> Estratto del testo
CHI SONO

Sono malato di moto.

Mi piacciono tutte ma preferisco quelle che hanno sacrificato qualche orpello originale o la conformità alle norme del codice della strada sull'altare dell'edonismo per l'esaltazione dell'ego del loro possessore. Moto mutilate? Non proprio.
Preferisco immaginarle, che Dio mi perdoni l'eresia, come le sculture che Michelangelo immaginava intrappolate nei blocchi di marmo. Moto liberate da quanto imposto dai diktat degli studi di marketing, dal politically correct, dalle normative ambientali, dalle regole imposte dai burocrati. Moto scostumate, irriverenti, esibizioniste, visionarie ma vere vive e pulsanti.
E senza fare distinzioni tra custom, bobber, streetfighter, racer replica ecc. ho voluto creare uno spazio virtuale in cui incontrarsi, confrontarsi, scambiarsi opinioni e sul quale proporre le proprie creazioni. Quache paludato bacchettone resterà inorridito ma ritengo che ogni prodotto dell'ingegno umano sia Cultura. Inviatemi le foto delle vostre creature e un commento sull'iter mentale e operativo che ha condotto all'evento.

> Problema posto
Continua il testo sulla passione per le moto, riprendendo subito dopo la sua ultima frase.

> Dati registrati
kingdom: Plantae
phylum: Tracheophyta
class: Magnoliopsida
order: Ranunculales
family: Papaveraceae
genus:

> Risposta al problema
Da me l'ingresso è libero.

Qualcosa su cafè sport



lunedì 26 novembre 2012

TRIUMPH T150 TRIDENT



La Triumph Trident T150 Postata da Herve
L’altro giorno un mio amico di Facebook, Herve Coudulet, ha pubblicato la foto di una Triumph Trident caferizzata;  tre in uno, sella monoposto, un bel Fontana da 250 a quattro ganasce, semimanubri, strumentazione ridotta al solo contagiri, colore viola.
Ce n’era una proprio così al mio paese, il proprietario era un tal Ferdinando che di mestiere faceva “il pompista”.
Di Triumph da noi non se ne sono mai viste molte, probabilmente per mancanza di un concessionario di marca - se manca l’offerta anche la domanda langue - e così per un bel pezzo la Trident di Ferdinando è restata l’unica tre cilindri in circolazione.
Cominciavano a vedersi in giro delle Honda Four, è vero, ma quelle erano tutte tanto belline educatine  e perfettine che sembravano appena uscite dal gran ballo delle debuttanti: vestitino metallizzato, incedere elegante e voce sussurrata.
Solo più tardi avrebbero incontrato i Bikers rudi e ignoranti che le avrebbero condotte alla perdizione portandole sulla cattiva strada e a volte anche in pista.
La nostra T150 invece era arrivata già ignorante e scafata di suo; un po’ come la collegiale ripetente che ha già praticato il sesso mentre le compagne di classe ne parlano soltanto.
Sottovoce.
La Trident scostumata di Ferdinando urlava. 
Urlava con il vocione rauco che solo le tricilindriche a quattro tempi con il 3 in 1 e lo scarico aperto sanno avere.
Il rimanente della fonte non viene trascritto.